**** Extracted entries
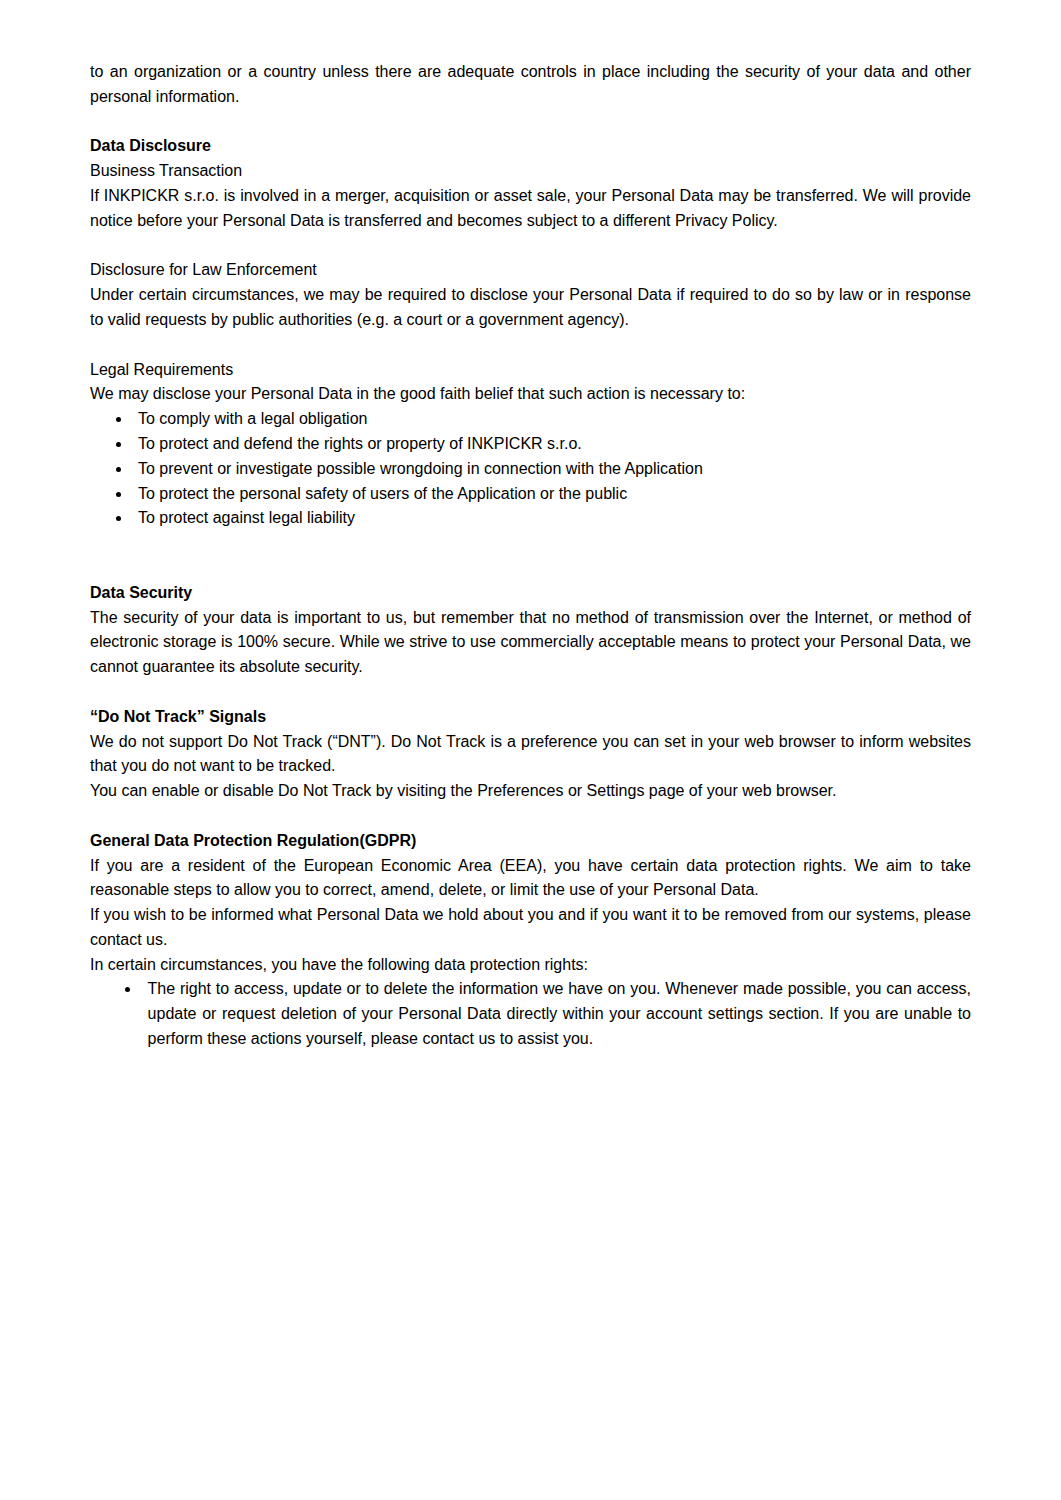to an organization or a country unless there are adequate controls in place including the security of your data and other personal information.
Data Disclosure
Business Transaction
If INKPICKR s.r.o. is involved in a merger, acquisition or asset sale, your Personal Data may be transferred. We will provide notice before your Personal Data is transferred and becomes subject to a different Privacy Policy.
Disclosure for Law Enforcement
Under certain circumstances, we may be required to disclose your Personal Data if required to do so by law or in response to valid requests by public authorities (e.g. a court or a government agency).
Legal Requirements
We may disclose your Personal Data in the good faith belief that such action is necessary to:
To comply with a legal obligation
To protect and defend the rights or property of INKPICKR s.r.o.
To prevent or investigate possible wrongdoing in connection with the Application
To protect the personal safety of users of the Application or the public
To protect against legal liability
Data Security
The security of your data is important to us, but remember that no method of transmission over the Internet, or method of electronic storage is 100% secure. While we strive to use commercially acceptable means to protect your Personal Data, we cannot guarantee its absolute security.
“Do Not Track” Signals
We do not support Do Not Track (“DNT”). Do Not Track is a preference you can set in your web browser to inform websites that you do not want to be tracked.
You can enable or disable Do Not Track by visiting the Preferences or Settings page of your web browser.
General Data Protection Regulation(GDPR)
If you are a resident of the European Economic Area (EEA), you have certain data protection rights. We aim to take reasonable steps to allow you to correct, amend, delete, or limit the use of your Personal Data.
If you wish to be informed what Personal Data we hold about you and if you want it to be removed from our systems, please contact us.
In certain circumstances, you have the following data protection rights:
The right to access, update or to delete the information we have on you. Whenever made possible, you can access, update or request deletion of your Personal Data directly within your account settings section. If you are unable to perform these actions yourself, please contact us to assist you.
********
**Task description:** An exact copy of the lines above, from the one containing "To protect against legal liability" down to the one containing "General Data Protection Regulation(GDPR)" and including both, is the whole answer; retype it and nothing else.

**Response:**
To protect against legal liability
Data Security
The security of your data is important to us, but remember that no method of transmission over the Internet, or method of electronic storage is 100% secure. While we strive to use commercially acceptable means to protect your Personal Data, we cannot guarantee its absolute security.
“Do Not Track” Signals
We do not support Do Not Track (“DNT”). Do Not Track is a preference you can set in your web browser to inform websites that you do not want to be tracked.
You can enable or disable Do Not Track by visiting the Preferences or Settings page of your web browser.
General Data Protection Regulation(GDPR)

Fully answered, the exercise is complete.